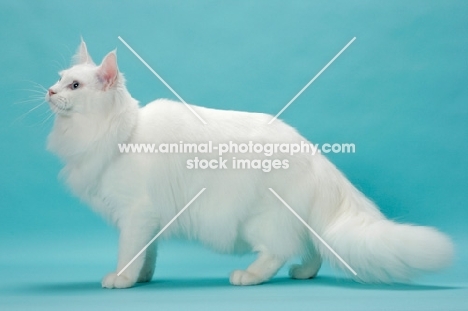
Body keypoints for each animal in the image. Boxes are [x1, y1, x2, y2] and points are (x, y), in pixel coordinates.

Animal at [46, 40, 454, 290]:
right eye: (59, 79)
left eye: (75, 86)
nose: (49, 92)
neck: (117, 133)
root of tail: (316, 156)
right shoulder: (151, 218)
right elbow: (148, 254)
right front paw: (143, 277)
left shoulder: (136, 213)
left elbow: (129, 252)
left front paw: (123, 278)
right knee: (312, 248)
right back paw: (303, 274)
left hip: (261, 219)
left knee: (279, 250)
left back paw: (250, 275)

+--

**Task statement**
Repeat the data above word for word, without pictures.

**Solution to this problem**
Body keypoints for each animal in the image. Boxes are [x1, y1, x2, y2] and points are (x, y), in pixel coordinates.

Animal at [46, 40, 454, 290]:
right eye: (59, 79)
left eye: (75, 86)
nose: (49, 92)
neck: (117, 133)
root of tail: (316, 156)
right shoulder: (151, 218)
right elbow: (148, 254)
right front paw: (143, 277)
left shoulder: (136, 213)
left elbow: (129, 252)
left front paw: (123, 278)
right knee: (312, 248)
right back paw: (303, 274)
left hip: (261, 219)
left knee: (279, 250)
left back paw: (250, 275)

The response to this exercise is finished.